Source passage:
================================

Virtual methods and polymorphism in C++

Virtual methods
Pure virtual function & abstract base class
Key terms summary

Surprisingly, even I work with the product that is written majorly in C++, I don't have to deal with the stuff that differentiate C++ from C. However, I'm now working on a defect that forces me to simplify C++ objects in order to get the root cause of the problem. That's the place where I have to really need to know how exactly C++ class is structured.

One question I asked myself several years ago: "What is virtual method in C++?" I believed, at that time, I got the answer but I was too lazy to record it somewhere. Now, I have to pay the price by wasting my effort again to dig out the answer. So, I'd better save it at someplace this time and the following is just a simple example to partially show the answer to the question. I know C++ is a monster and I'll definitely need to rewrite the post some day in the future when I know more about the language. However, this answer is good enough for me now.

Virtual methods

Let's consider the following code snippet: we have a base class called Animal and its subclass called Dog

#include <iostream>
using namespace std;

class Animal{
public:
  void getFamily() { cout << "We are animals" << endl; }
  void getClass() { cout << "I'm an Animal" << endl;}
};

class Dog: public Animal{
public:
  void getClass() { cout << "I'm a Dog" << endl;}
};

int main()
{
  Animal *animal = new Animal;
  Dog *dog = new Dog;

  animal->getClass();
  dog->getClass();
}

Now, inside the main, we call animal->getClass() and dog->getClass(). We compile our code using g++ -std=c++11 a.cpp and run the program and get

I'm an Animal
I'm a Dog

As you can see, each object calls their getClass method respectively. Now, let's add a function called whatClassAreYou() to our code above

void whatClassAreYou(Animal *animal)
{
  animal->getClass();
}

and in our main function, we call our newly-added function with

whatClassAreYou(animal);
whatClassAreYou(dog);

and the output looks like below

I'm an Animal
I'm a Dog
I'm an Animal
I'm an Animal

As you can see whatClassAreYou() only calls the getClass() method of our base class Animal even when we pass in Dog class object. Ideally, we want our whatClassAreYou() method call the right getClass() method depending on what class object we pass into. In other words, if our Dog class implements its own getClass() method, we want our whatClassAreYou() method be aware of this fact and call it instead of calling getClass() of our base class Animal. That's why we want to add virtual keyword to the getClass() of our base class. We are essentially telling the compiler that our base class getClass() method might be overridden by its subclass and be aware of this fact when some other method wants to call it.

Now our code looks like below

#include <iostream>
using namespace std;

// Virtual Methods and Polymorphism
// Polymorphism allows you to treat subclasses as their superclass and yet
// call the correct overwritten methods in the subclass automatically

class Animal{
public:
  void getFamily() { cout << "We are animals" << endl; }

  // When we define a method as virtual we know that Animal
  // will be a base class that may have this method overwritten
  virtual void getClass() { cout << "I'm an Animal" << endl;}
};

class Dog: public Animal{
public:
  void getClass() { cout << "I'm a Dog" << endl;}
};

void whatClassAreYou(Animal *animal)

================================

Requirement A: Copy the records word for word, starting at their first line and ending after the line that contains "iQOS Embassy di Torino.".
Requirement B: Extend the C++ virtual methods passage, picking up right after its last line.

================================

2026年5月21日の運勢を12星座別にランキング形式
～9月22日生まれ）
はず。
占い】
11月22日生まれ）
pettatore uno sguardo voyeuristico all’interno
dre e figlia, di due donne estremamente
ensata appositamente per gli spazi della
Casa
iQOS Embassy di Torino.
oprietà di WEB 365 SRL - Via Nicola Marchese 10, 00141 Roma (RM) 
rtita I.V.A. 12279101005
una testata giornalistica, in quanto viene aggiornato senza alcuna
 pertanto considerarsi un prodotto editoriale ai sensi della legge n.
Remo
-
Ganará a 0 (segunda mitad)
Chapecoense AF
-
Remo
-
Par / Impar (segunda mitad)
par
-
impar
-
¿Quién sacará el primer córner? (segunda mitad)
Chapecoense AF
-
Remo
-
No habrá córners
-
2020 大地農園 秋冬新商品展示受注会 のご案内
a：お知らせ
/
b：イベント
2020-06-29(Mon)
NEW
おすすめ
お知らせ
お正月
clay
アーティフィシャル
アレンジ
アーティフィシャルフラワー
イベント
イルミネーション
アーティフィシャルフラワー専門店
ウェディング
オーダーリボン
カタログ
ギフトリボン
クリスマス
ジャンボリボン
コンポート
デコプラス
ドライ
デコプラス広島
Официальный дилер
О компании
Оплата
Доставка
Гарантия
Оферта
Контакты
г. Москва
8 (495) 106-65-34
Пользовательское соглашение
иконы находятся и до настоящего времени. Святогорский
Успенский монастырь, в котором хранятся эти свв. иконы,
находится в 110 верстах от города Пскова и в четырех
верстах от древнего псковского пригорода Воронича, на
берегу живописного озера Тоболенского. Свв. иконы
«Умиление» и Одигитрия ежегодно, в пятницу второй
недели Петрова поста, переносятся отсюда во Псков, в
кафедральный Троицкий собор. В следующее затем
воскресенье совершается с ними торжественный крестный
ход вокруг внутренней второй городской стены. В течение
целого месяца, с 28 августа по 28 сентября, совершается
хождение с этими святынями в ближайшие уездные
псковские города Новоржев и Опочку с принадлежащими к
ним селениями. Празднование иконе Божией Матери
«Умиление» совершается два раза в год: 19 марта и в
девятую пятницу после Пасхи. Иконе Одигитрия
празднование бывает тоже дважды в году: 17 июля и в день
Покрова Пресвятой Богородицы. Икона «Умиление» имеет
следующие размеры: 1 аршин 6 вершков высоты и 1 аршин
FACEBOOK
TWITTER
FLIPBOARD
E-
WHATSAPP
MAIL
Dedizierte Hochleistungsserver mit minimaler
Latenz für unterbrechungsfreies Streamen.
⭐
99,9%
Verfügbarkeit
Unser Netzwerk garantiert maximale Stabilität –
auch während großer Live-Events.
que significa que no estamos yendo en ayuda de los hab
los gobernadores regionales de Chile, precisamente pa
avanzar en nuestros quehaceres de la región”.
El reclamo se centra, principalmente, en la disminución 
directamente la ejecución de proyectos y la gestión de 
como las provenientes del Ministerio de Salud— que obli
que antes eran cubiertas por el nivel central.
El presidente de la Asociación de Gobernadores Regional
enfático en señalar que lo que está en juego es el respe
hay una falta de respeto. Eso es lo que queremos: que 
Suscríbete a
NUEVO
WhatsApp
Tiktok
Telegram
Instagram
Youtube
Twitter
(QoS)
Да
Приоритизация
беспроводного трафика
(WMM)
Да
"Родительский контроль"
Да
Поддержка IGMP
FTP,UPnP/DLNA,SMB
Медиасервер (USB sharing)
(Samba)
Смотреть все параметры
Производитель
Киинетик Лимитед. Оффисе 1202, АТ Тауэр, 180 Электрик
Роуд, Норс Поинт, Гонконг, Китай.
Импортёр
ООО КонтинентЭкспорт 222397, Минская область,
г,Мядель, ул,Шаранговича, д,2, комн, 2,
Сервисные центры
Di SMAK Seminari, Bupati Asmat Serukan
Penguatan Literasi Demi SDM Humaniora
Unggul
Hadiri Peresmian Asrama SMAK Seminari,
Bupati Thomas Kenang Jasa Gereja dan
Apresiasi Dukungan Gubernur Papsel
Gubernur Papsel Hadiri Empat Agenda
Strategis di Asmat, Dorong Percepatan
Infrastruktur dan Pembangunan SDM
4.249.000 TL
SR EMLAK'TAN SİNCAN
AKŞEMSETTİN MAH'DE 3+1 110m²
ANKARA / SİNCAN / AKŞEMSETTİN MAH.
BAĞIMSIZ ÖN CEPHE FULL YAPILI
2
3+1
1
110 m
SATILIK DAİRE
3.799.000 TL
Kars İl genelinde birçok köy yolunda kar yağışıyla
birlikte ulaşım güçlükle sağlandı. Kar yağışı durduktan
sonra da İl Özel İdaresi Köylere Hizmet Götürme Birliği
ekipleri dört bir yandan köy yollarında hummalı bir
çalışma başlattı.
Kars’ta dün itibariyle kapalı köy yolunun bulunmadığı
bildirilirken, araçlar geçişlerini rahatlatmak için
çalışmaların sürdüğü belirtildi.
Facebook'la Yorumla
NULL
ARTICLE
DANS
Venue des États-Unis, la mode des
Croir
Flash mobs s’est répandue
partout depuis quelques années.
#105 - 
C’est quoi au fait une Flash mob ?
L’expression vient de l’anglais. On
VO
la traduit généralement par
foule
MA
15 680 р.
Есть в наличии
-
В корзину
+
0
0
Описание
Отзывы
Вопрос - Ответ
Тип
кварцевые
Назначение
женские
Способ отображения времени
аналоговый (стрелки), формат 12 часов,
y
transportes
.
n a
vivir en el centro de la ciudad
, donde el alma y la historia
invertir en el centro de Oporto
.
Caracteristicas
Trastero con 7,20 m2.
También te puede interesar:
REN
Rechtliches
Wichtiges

================================

Task output A:
2026年5月21日の運勢を12星座別にランキング形式
～9月22日生まれ）
はず。
占い】
11月22日生まれ）
pettatore uno sguardo voyeuristico all’interno
dre e figlia, di due donne estremamente
ensata appositamente per gli spazi della
Casa
iQOS Embassy di Torino.

Task output B:
{
  animal->getClass(); // use "virtual", proper getClass() method will be called depending on
                      // the exact type of Animal* animal get passed in (i.e. base class Animal
                      // or subclass Dog)
}

int main()
{
  Animal *animal = new Animal;
  Dog *dog = new Dog;

  // If a method is marked virtual or not doesn't matter if we call the
  // method directly from the object
  animal->getClass();
  dog->getClass();

  whatClassAreYou(animal);
  whatClassAreYou(dog);
}

and the output is

I'm an Animal
I'm a Dog
I'm an Animal
I'm a Dog

The reason behind this scenario is what we called polymorphism, which means "many form" in Greek. Here is how this concept get explained in C++ Primer:

We speak of types related by inheritance as polymorphic types, because we can use the “many forms” of these types while ignoring the differences among them. The fact that the static and dynamic types of references and pointers can differ is the cornerstone of how C++ supports polymorphism.

When we call a function defined in a base class through a reference or pointer to the base class, we do not know the type of the object on which that member is executed. The object can be a base-class object or an object of a derived class. If the function is virtual, then the decision as to which function to run is delayed until run time. The version of the virtual function that is run is the one defined by the type of the object to which the reference is bound or to which the pointer points. On the other hand, calls to nonvirtual functions are bound at compile time. Similarly, calls to any function (virtual or not) on an object are also bound at compile time. The type of an object is fixed and unvarying—there is nothing we can do to make the dynamic type of an object differ from its static type. Therefore, calls made on an object are bound at compile time to the version defined by the type of the object.

Note

Virtuals are resolved at run time only if the call is made through a reference or pointer. Only in these cases is it possible for an object’s dynamic type to differ from its static type.

To see the final note of the above quote, let's take a look an example

#include <iostream>
using namespace std;

class Animal{
public:
  void getFamily() { cout << "We are animals" << endl; }
  virtual void getClass() { cout << "I'm an Animal" << endl;}
};

class Dog: public Animal{
public:
  void getClass() { cout << "I'm a Dog" << endl;}
};

void whatClassAreYou(Animal *animal)
{
  animal->getClass(); 
}

void whatClassAreYou2(Animal animal)
{
  animal.getClass();
}

int main()
{
  Animal *animal = new Animal;
  Dog *dog = new Dog;

  animal->getClass();
  dog->getClass();

  whatClassAreYou(animal);
  whatClassAreYou(dog);

  Animal animal2;
  Dog dog2;

  whatClassAreYou2(animal2);
  whatClassAreYou2(dog2);
}

In this example, we define another method whatClassAreYou2 calls on object instead of pointers. Now, we apply this method to our newly created objects animal2 and dog2 and we get

I'm an Animal
I'm a Dog
I'm an Animal
I'm a Dog
I'm an Animal
I'm an Animal

As you can see, even we have virtual function in our base class, whatClassAreYou2() invokes only the base class's getClass() method and ignores the subclass overrides.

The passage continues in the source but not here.